- **Records to process**
════════════════════

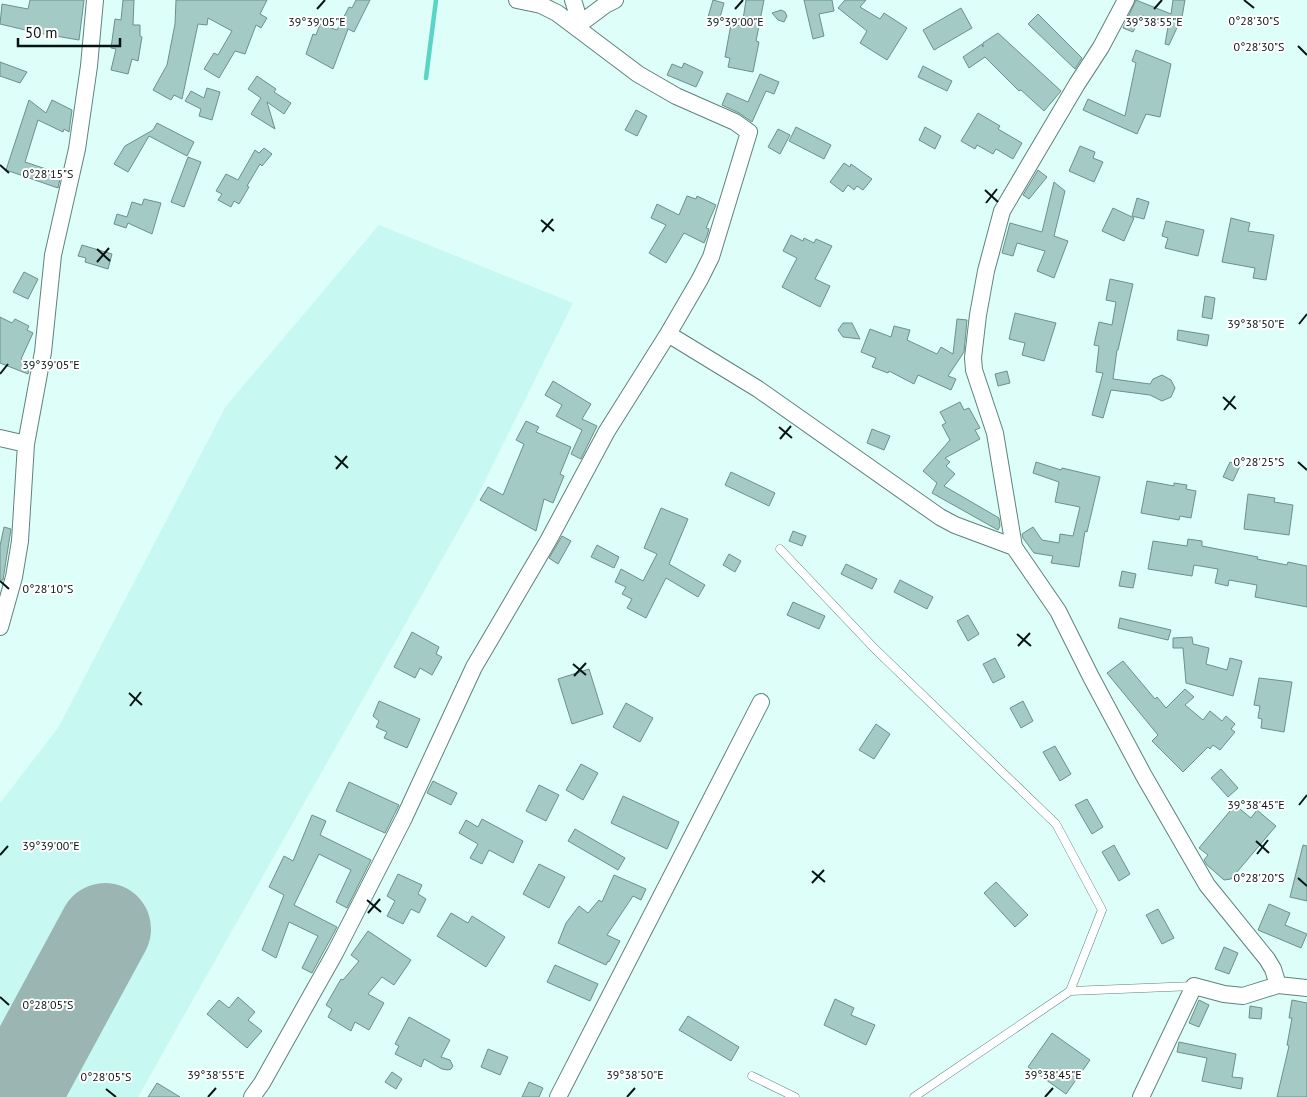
<svg xmlns="http://www.w3.org/2000/svg" width="1307" height="1097" font-family="'PT Sans',sans-serif">
<style>
.built{fill:#c7f9f2}
.lines{fill:none;stroke-linecap:round;stroke-linejoin:round}
.stream{stroke:#5ad4c7;stroke-width:4.5}
.runway{stroke:#9bb6b2;stroke-width:92}
.building{fill:#a3cac4;stroke:#6c908b}
.service-casing{stroke:#5e827e;stroke-width:9}
.minor-casing{stroke:#5e827e;stroke-width:18}
.service{stroke:#fff;stroke-width:8}
.minor{stroke:#fff;stroke-width:16}
.ticks{fill:none;stroke:#061412;stroke-width:2}
.ticks-label{font-size:12px;text-anchor:middle;fill:#061412;stroke:#fff;stroke-width:4;stroke-linejoin:round;paint-order:stroke}
</style>
<rect width="100%" height="100%" fill="#defef9"/>
<path class="built" d="M379 225 573 303 475 501 138 1097H0V803L58 728 226 406Z"/>
<g class="lines">
<path class="stream" d="M426 78 436 0"/>
<path class="runway" d="M14 1097 105 929"/>
</g>
<path class="building" d="M30 0H84L79 40 38 33 0 24 2 4 28 9Z
M123 0H134L133 25H140V36L142 37 138 61 132 59 128 74 111 70 116 49 111 48 115 19 121 20Z
M176 0H267L260 14 267 18 261 28 256 25 245 54 235 51 219 78 204 69 214 53 218 55 232 31 208 18 207 25 198 24 182 99 174 95 171 100 153 90 167 65 175 24Z
M356 0H370L354 32 348 29 333 69 306 54 313 34 316 35 320 24 337 30 349 7 352 8Z
M713 0 724 3 719 21 708 17Z
M746 0H764L756 41 759 42 753 72 728 67 730 58 725 57 731 24 742 26Z
M804 0H832L834 11 819 14 824 36 813 39Z
M845 0H866L860 7 880 19 884 13 907 28 887 60 860 43 867 31 838 8Z
M1136 0 1171 14 1173 0H1185L1182 17 1169 45 1165 44 1168 27 1141 15 1133 32 1123 28Z
M961 8 972 28 934 50 923 30Z
M781 10 785 12 787 16 784 22 778 20 772 13Z
M1038 14 1082 58 1075 69 1028 24Z
M998 33 1061 91 1044 111 1021 90 1019 91 985 57 969 68 963 57 982 44 983 47V43Z
M1136 50 1171 64 1160 117 1146 114 1137 134 1083 110 1088 99 1125 116 1136 63 1132 61Z
M0 62 27 72 20 83 0 76Z
M684 63 703 72 696 87 667 75 672 64 682 68Z
M923 66 952 81 947 91 918 77Z
M760 74 779 82 774 94 766 91 752 122 739 113 722 105 727 93 748 102Z
M257 76 276 89 274 92 291 103 284 114 267 102 275 129 251 114 261 98 248 89Z
M207 88 220 92 212 120 199 116 201 109 185 101 191 91 204 98Z
M29 100 46 113 52 100 72 110 69 132 64 129 63 132 38 120 25 162 61 174 58 188 6 170Z
M636 110 647 116 637 136 625 130Z
M978 113 1000 126 998 129 1022 143 1013 159 996 149 993 154 977 145 975 149 961 141Z
M157 123 194 142 187 156 149 136 128 172 114 164 125 146 153 130Z
M796 127 831 145 824 159 789 141Z
M925 127 941 136 935 149 919 140Z
M778 129 790 135 780 154 768 147Z
M1080 146 1095 152 1093 158 1103 162 1094 182 1069 171Z
M264 148 272 154 262 166 260 164 247 186 249 187 239 204 234 201 231 207 218 200 222 194 216 191 226 174 238 180 255 150 259 153Z
M188 157 201 162 184 207 171 202Z
M844 163 850 167 851 164 872 179 863 190 857 186 854 190 848 185 843 192 830 182Z
M1038 170 1047 177 1029 199 1023 195Z
M1054 182 1065 191 1054 236 1068 241 1054 278 1037 271 1045 251 1017 243 1013 256 1002 253 1010 223 1042 232Z
M687 196 696 199 697 196 716 205 706 228 709 229 707 236 704 243 684 233 666 263 649 253 666 225 651 218 657 204 679 215Z
M1137 198 1149 202 1144 219 1132 216Z
M144 199 161 203 152 234 128 223 126 228 114 224 117 214 127 217 132 202 142 205Z
M1113 208 1134 218 1124 241 1102 231Z
M1231 218 1250 223 1248 231 1274 235 1266 280 1253 278 1255 268 1222 262Z
M1166 221 1204 230 1198 256 1165 248 1168 238 1162 236Z
M791 235 803 241 804 238 814 243 816 239 832 246 815 279 830 286 820 307 782 287 797 258 783 251Z
M82 245 112 254 108 269 85 262 86 258 78 256Z
M24 272 38 279 28 299 13 292Z
M1110 279 1133 284 1118 350H1117L1113 379 1150 384 1153 379 1162 375 1171 380 1175 388 1171 397 1162 401 1150 395 1111 390 1103 418 1092 415 1103 373 1096 372 1099 346 1094 345 1099 322 1112 325 1116 302 1106 300Z
M1205 296 1215 298 1212 319 1202 317Z
M1015 313 1056 323 1044 361 1022 355 1025 343 1009 339Z
M0 317 12 323 15 319 29 326 27 330 33 333 21 359 31 363 28 374 0 363Z
M957 319 967 320 964 352 948 376 956 379 951 390 918 375 914 384 889 371 888 373 872 367 876 358 861 352 870 329 891 337 894 326 910 330 907 340 937 354 941 347 953 354Z
M843 323H852L860 339 843 337 838 330Z
M1178 330 1209 335 1207 346 1177 340Z
M1007 371 1010 383 998 386 995 374Z
M553 381 591 404 582 419 597 426 581 459 571 454 582 430 556 416 562 405 545 395Z
M960 402 964 410 969 408 980 428 975 430 980 439 945 458 950 462 946 466 955 474 944 486 999 518 1000 526 998 530 932 493 937 483 923 471 950 440 942 425 946 423 940 412Z
M526 421 539 427 536 432 571 447 560 474 564 476 553 503 544 499 536 531 480 500 488 487 503 495 524 444 516 440Z
M872 429 890 436 884 450 867 443Z
M1036 462 1061 470 1062 468 1100 477 1087 532 1085 531 1079 567 1051 563 1053 556 1034 553 1023 538 1022 534 1033 527 1042 540 1059 543 1060 534 1073 536 1080 507 1055 502 1059 482 1033 473Z
M1230 462 1240 466 1233 481 1223 477Z
M731 472 775 493 769 506 725 485Z
M1147 481 1174 486V483L1187 485 1186 489 1196 491 1191 518 1180 516 1179 520 1141 513Z
M1248 494 1275 498 1274 502 1293 505 1289 535 1244 529Z
M661 508 688 519 669 564 705 585 698 597 666 578 646 618 627 608 632 599 622 594 626 587 615 582 621 569 643 581 657 554 644 548Z
M4 527 11 529 3 580H0V546Z
M793 531 806 536 802 546 789 541Z
M562 536 571 541 558 564 549 558Z
M1188 539 1202 541V546L1258 557 1257 559 1287 565 1288 562 1307 566V607L1255 597 1257 585 1229 580 1228 586 1215 583 1218 569 1194 565 1192 576 1148 569 1153 541 1187 546Z
M597 545 619 557 614 568 591 557Z
M729 554 741 561 735 572 723 565Z
M846 564 877 579 872 589 841 574Z
M1122 571 1136 574 1133 588 1119 586Z
M900 580 933 597 927 609 894 592Z
M793 602 825 616 819 629 787 615Z
M968 615 979 634 968 641 957 621Z
M1120 618 1171 630 1168 640 1118 628Z
M412 632 439 647 436 654 442 657 432 675 420 668 415 678 394 667Z
M1192 637 1193 644 1209 648 1206 664 1227 670 1230 658 1242 661 1233 696 1186 683 1183 648H1173V638Z
M995 658 1005 677 993 683 983 664Z
M1123 661 1155 699 1157 697 1166 708 1185 689 1194 697 1185 705 1203 720 1210 711 1222 721 1226 716 1235 724 1231 729 1235 732 1220 750 1213 745 1210 749 1208 747 1183 772 1152 741 1158 735 1107 673Z
M589 669 603 714 572 724 558 679Z
M1259 678 1292 682 1284 732 1261 728 1262 719 1258 718 1260 706 1254 705Z
M379 701 420 719 407 748 384 738 387 732 376 727 379 721 373 716Z
M1023 701 1033 721 1021 728 1010 708Z
M626 703 653 718 640 742 613 727Z
M876 724 890 734 874 759 859 750Z
M1055 746 1071 774 1060 781 1043 752Z
M581 764 598 773 583 800 566 790Z
M1221 769 1238 788 1228 797 1211 778Z
M433 781 457 793 451 805 427 793Z
M349 782 399 805 385 833 336 811Z
M539 785 559 795 546 821 526 811Z
M623 796 679 822 667 849 611 823Z
M1087 799 1103 827 1092 834 1075 805Z
M1235 805 1251 818 1257 810 1276 826 1231 879 1224 880 1207 865 1204 860 1208 855 1199 848Z
M312 815 326 821 320 835 371 860 347 908 336 902 351 870 319 854 294 905 337 927 312 973 302 968 318 936 289 922 276 958 262 950 284 895 269 887 284 856 293 861Z
M482 819 523 841 513 863 489 850 482 864 470 858 478 844 459 833 466 820 478 827Z
M575 829 625 858 618 870 568 841Z
M1114 845 1130 874 1119 881 1102 852Z
M1303 845 1307 846V901L1290 897Z
M539 864 565 877 549 908 523 894Z
M398 874 422 885 418 894 426 899 419 913 411 909 403 924 387 916 395 901 387 896Z
M614 875 646 889 641 900 633 896 607 935 620 941 609 962 608 961 606 965 558 943 566 923 579 906 588 913 599 900 602 902Z
M996 882 1028 915 1015 927 984 893Z
M1269 904 1290 913 1285 925 1307 934 1301 948 1258 930Z
M1158 909 1174 938 1162 944 1146 915Z
M451 913 468 923 472 916 505 937 486 967 437 936Z
M368 931 411 960 394 985 382 977 368 994 384 1003 369 1030 355 1022 351 1031 328 1017 332 1009 326 1005 341 979 343 980 359 961 351 955Z
M1224 947 1238 953 1229 974 1215 969Z
M555 965 598 984 590 1001 547 982Z
M238 997 255 1012 248 1020 262 1031 247 1048 207 1014 219 1000 229 1008Z
M835 999 854 1008 851 1015 875 1025 866 1045 824 1025Z
M1199 1000 1209 1005 1199 1027 1189 1023Z
M1292 1000 1307 1003V1097H1277L1289 1046 1287 1045 1292 1018H1289Z
M1250 1006 1262 1008 1261 1019 1249 1018Z
M688 1016 739 1047 731 1061 679 1030Z
M409 1017 450 1040 441 1057 450 1060 453 1066 451 1069 448 1070 442 1069 424 1059 421 1067 395 1054 399 1046 395 1044Z
M1052 1033 1090 1060 1066 1094 1028 1067Z
M1179 1042 1236 1054 1232 1077 1243 1078 1241 1089 1202 1081 1207 1058 1177 1052Z
M488 1049 508 1057 500 1075 481 1067Z
M392 1072 402 1079 396 1089 385 1082Z
M529 1082 543 1088 539 1097H522Z
M157 1083 180 1097H148Z"/>
<g class="lines">
<defs>
<path id="service" d="M780 549 874 648 1056 824 1102 910 1070 991
M752 1076 795 1097
M914 1097 1070 991 1194 986"/>
<path id="minor" d="M517 0 541 5 557 13 638 74 676 96 735 122 749 132 711 257 700 279 668 334
M573 24 577 13 573 0
M577 26 605 5 615 0
M0 438 26 444
M1014 547 995 433 974 370 973 358 978 315 986 271 1002 211 1077 84 1101 47 1126 0
M0 627 14 577 20 541 26 444 43 352 53 255 77 149 89 66 95 0
M252 1097 262 1083 335 953 404 818 474 667 548 541 607 431 668 334 758 389 940 517 955 525 1014 547 1058 611 1091 677 1144 776 1207 885 1267 959 1273 969 1278 985
M558 1097 761 702
M1141 1097 1194 986 1224 994 1243 996 1278 985 1307 988"/>
</defs>
<use href="#service" class="service-casing"/>
<use href="#minor" class="minor-casing"/>
<use href="#service" class="service"/>
<use href="#minor" class="minor"/>
</g>
<path class="ticks" d="M1244 0 1254 8M317 9 325 0M735 9 743 0M1154 9 1162 0M1298 46 1307 55M0 165 9 173M985 190 998 202M986 203 997 189M541 220 554 231M542 232 553 219M97 249 110 261M97 262 109 248M1299 324 1307 314M0 374 8 364M1223 397 1236 409M1224 410 1235 396M779 427 792 438M780 439 791 426M335 456 348 468M1298 462 1307 470M336 469 347 456M0 581 9 589M1017 634 1031 646M1018 646 1030 633M573 664 586 675M574 676 586 663M129 693 142 705M130 706 141 692M1299 805 1307 795M1256 841 1269 853M1257 854 1268 840M0 855 8 846M812 871 825 882M1298 878 1307 886M812 883 824 870M367 900 381 912M368 913 380 899M0 997 9 1005M106 1089 116 1097M208 1097 216 1088M627 1097 635 1088M1045 1097 1053 1088"/>
<g class="ticks-label">
<text x="1254" y="25">0°28'30"S</text>
<text x="317" y="26">39°39'05"E</text>
<text x="735" y="26">39°39'00"E</text>
<text x="1154" y="26">39°38'55"E</text>
<text x="1259" y="51">0°28'30"S</text>
<text x="48" y="178">0°28'15"S</text>
<text x="1256" y="328">39°38'50"E</text>
<text x="51" y="369">39°39'05"E</text>
<text x="1259" y="466">0°28'25"S</text>
<text x="48" y="593">0°28'10"S</text>
<text x="1256" y="809">39°38'45"E</text>
<text x="51" y="850">39°39'00"E</text>
<text x="1259" y="882">0°28'20"S</text>
<text x="48" y="1009">0°28'05"S</text>
<text x="216" y="1079">39°38'55"E</text>
<text x="635" y="1079">39°38'50"E</text>
<text x="1053" y="1079">39°38'45"E</text>
<text x="106" y="1081">0°28'05"S</text>
</g>
<path d="M18 38v8h102v-8" fill="none" stroke="#061412" stroke-width="2.5"/>
<text x="25" y="38" font-size="15" fill="#061412" stroke="#ffffff" stroke-width="4" paint-order="stroke">50 m</text>
</svg>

════════════════════

Look through the listing above and copy each line with the word "building" in it.

.building{fill:#a3cac4;stroke:#6c908b}
<path class="building" d="M30 0H84L79 40 38 33 0 24 2 4 28 9Z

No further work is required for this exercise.